• [Page text]
********************

CHICAGO (Legal Newsline) - A company that has been frequently targeted by asbestos attorneys now wants the lawsuits it filed in June against two separate firms to be heard before a single judge.
But Shein Law Center, one of the firms sued by John Crane Inc., argues that JCI’s motion for a finding of relatedness and for reassignment should be denied.
The Philadelphia firm, in its opposition filed in the U.S. District Court for the Northern District of Illinois last month, contends JCI’s request is “premature” since certain issues haven’t been framed or decided.
Shein also argues that JCI hasn’t satisfied the conditions for reassignment.
“These cases are not premised on the same events or transactions and do not involve the same issues of fact or law, reassignment is not likely to result in any saving of judicial time or effort, and the cases are not susceptible of disposition in a single proceeding,” the firm wrote in its July 27 memorandum.
In early June, JCI filed lawsuits against Shein and Dallas law firm Simon Greenstone Panatier Bartlett PC under the Racketeer Influenced and Corrupt Organizations Act. The basis of the claims is evidence uncovered by Garlock Sealing Technologies three years ago during its bankruptcy proceeding.
“The defendants devised and implemented a scheme to defraud JCI and others, and to obstruct justice,” the JCI complaints state.
“The defendants fabricated false asbestos ‘exposure histories’ for their clients in asbestos litigation against JCI and others and systematically concealed evidence of their clients’ exposure to other sources of asbestos.”
In its motion to reassign, filed two weeks after initially suing Shein and Simon Greenstone, JCI argues both actions assert related claims arising out of the “same pattern of fraudulent conduct directed at JCI and others over an extended period of time.”
“There is no need for two judges in this Court to learn the same technical background or hear the same motions on the same legal issues and discovery disputes,” JCI wrote in its June 20 filing in Shein. “Similarly, having one judge decide these issues will insure uniformity as to the rulings on these common issues.”

********************

• [List of tasks]
• 1. In the asbestos lawsuit article, list each point that Shein's July 27 memorandum makes against reassignment in the passage quoted from it.
• 2. Pick up the asbestos lawsuit article about John Crane Inc.'s RICO suits right after its last paragraph and write the next few paragraphs.

• [Dataset excerpts]
********************

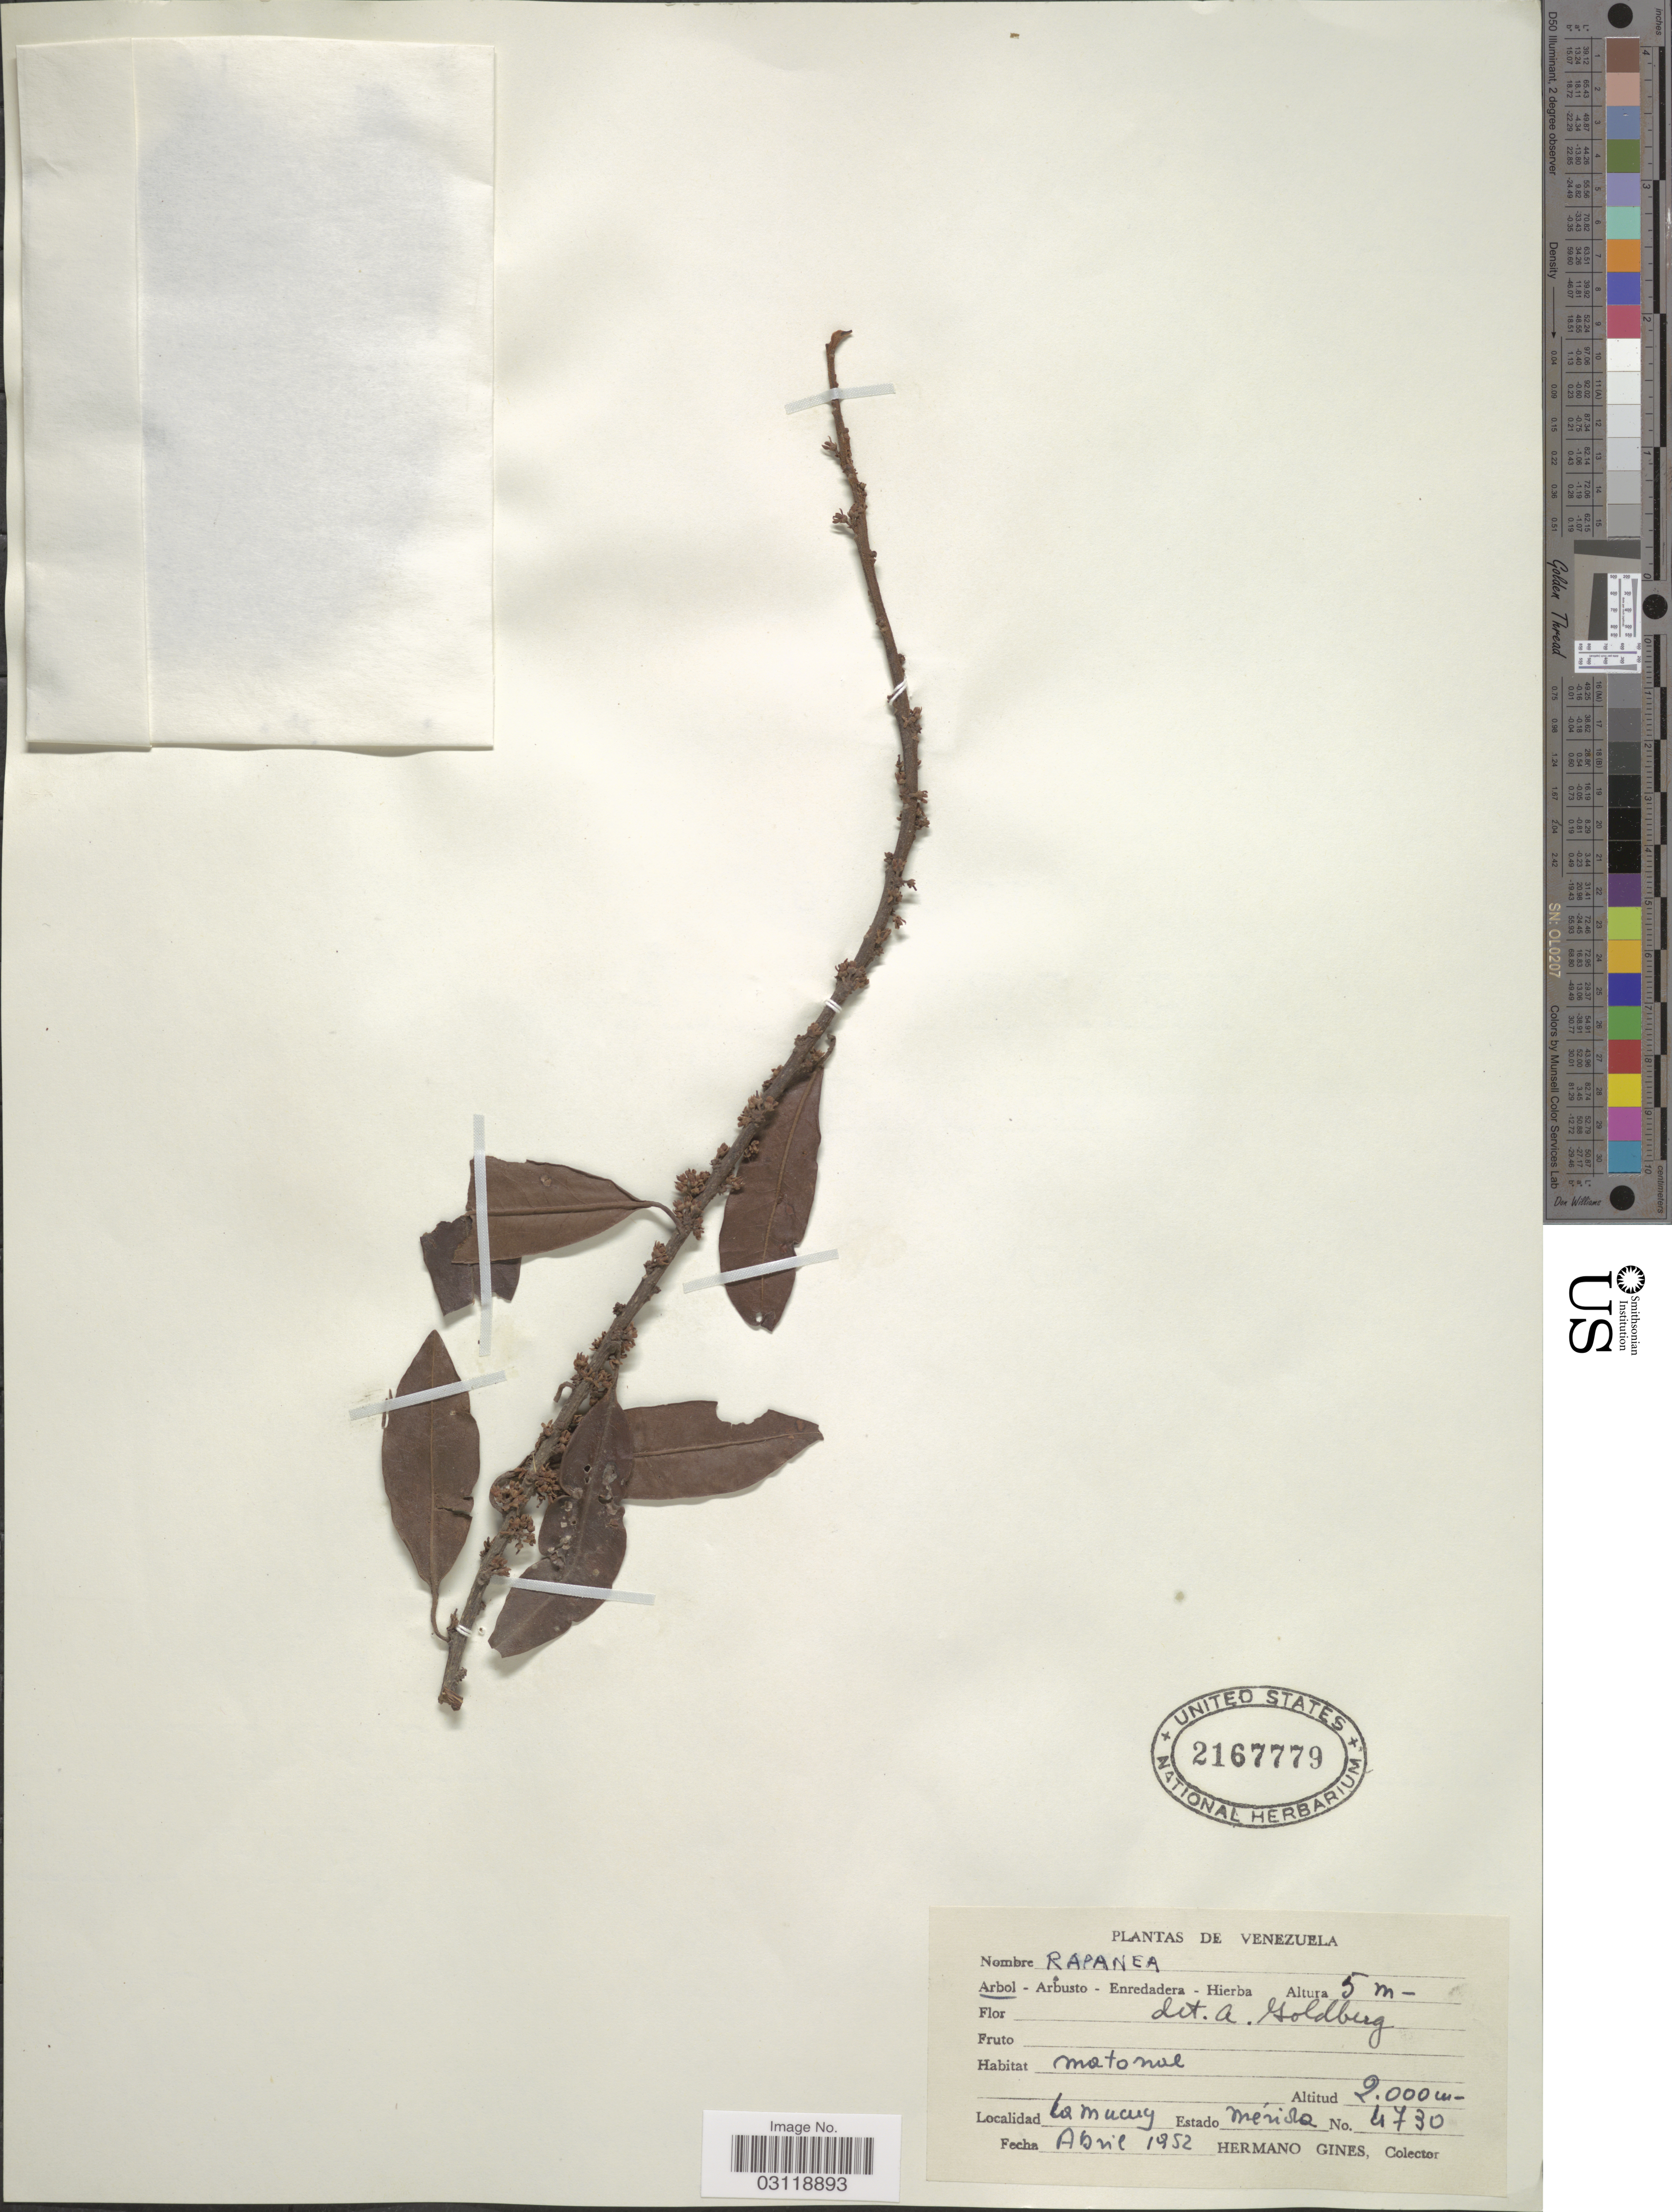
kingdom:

********************

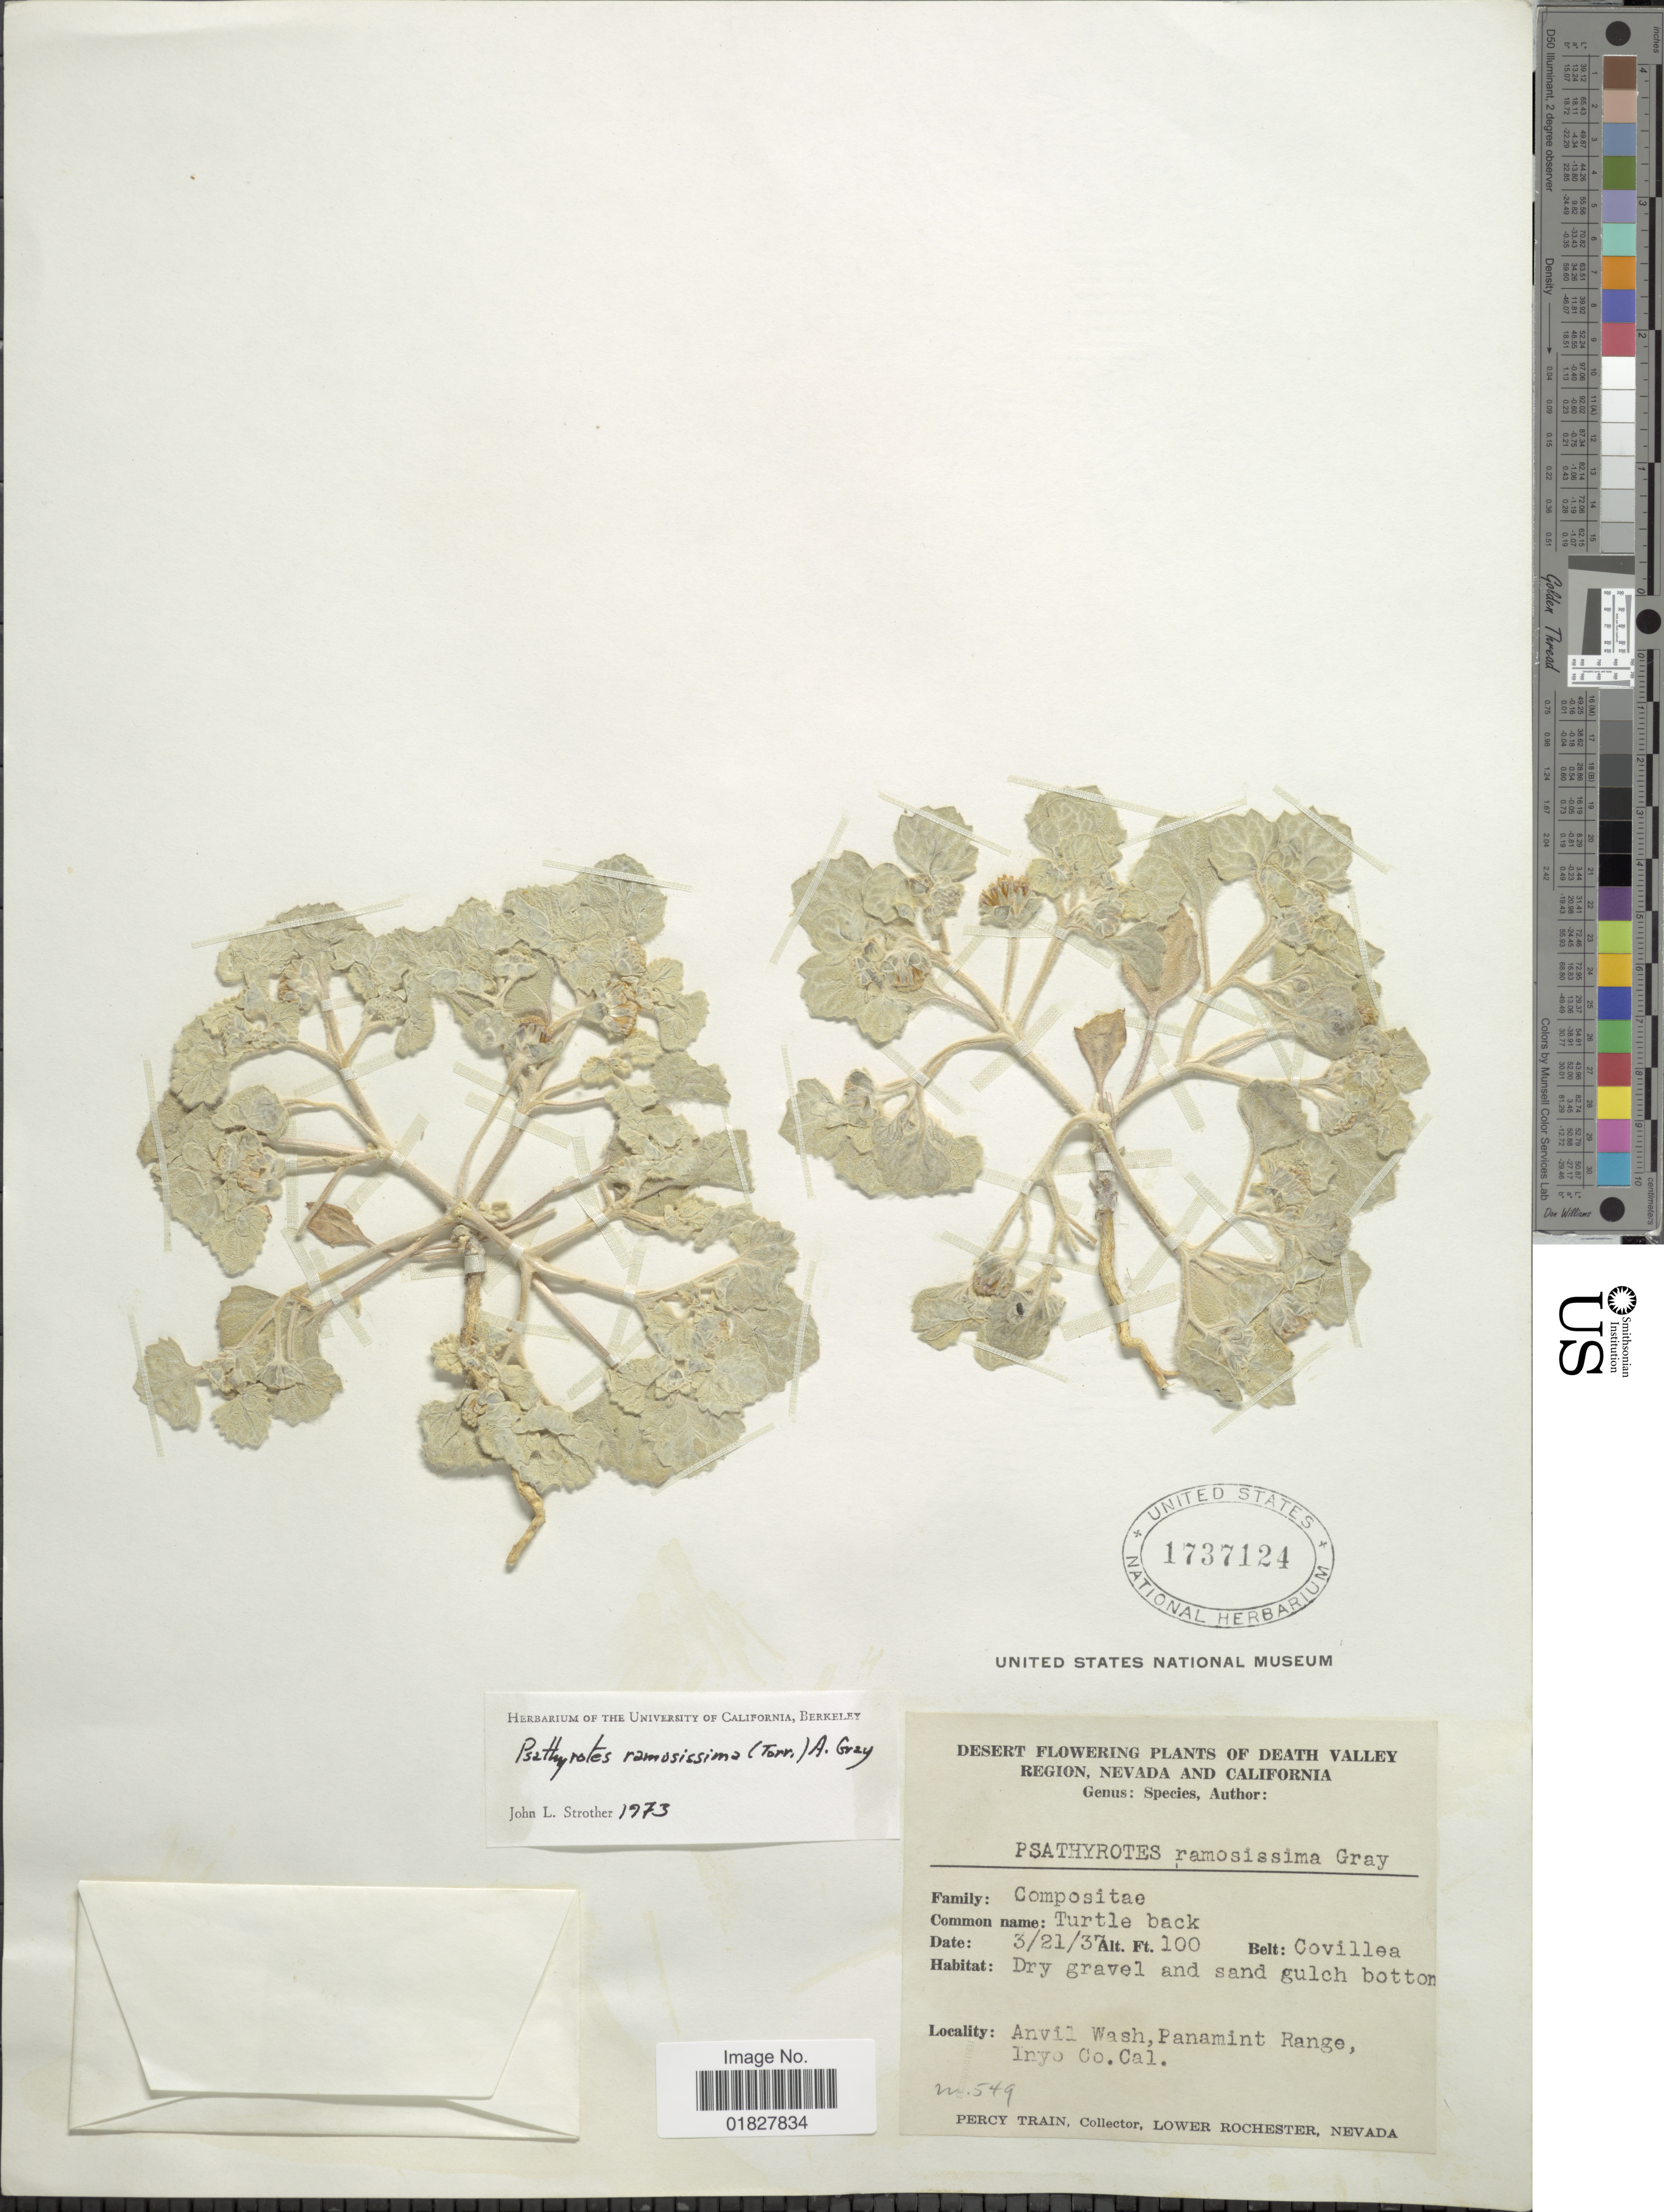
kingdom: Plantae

********************

• [Responses for each task]
• 1.
- The cases are not premised on the same events or transactions.
- They do not involve the same issues of fact or law.
- Reassignment is not likely to result in any saving of judicial time or effort.
- The cases are not susceptible of disposition in a single proceeding.

• 2.
JCI wants its later-filed case against Simon Greenstone, currently pending before Judge Amy J. St. Eve, consolidated with Shein. Judge John J. Tharp Jr. is presiding over the Shein lawsuit.
Last week, Shein filed a motion to dismiss the lawsuit altogether.
The firm argues it isn’t subject to personal jurisdiction in the Chicago federal court.
Even more so, Shein contends JCI’s lawsuit is just an “overt attempt” to re-litigate Pennsylvania state court proceedings from more than six years ago.
“JCI’s Complaint should be recognized for what it is -- an untimely and wholly baseless effort to deter aggressive advocacy on behalf of victims of exposure to JCI’s dangerous products -- and should be dismissed forthwith consistent with the Supreme Court’s directive that defective pleadings ‘should be exposed at the point of minimum expenditure of time and money by the parties and the court,’” the firm wrote.
But JCI argues that both of its lawsuits seek “redress” for what the U.S. Bankruptcy Judge George Hodges, of the U.S. District Court for the Western District of North Carolina, has referred to as “wide-ranging, systematic and well-concealed fraud” against asbestos defendants such as itself.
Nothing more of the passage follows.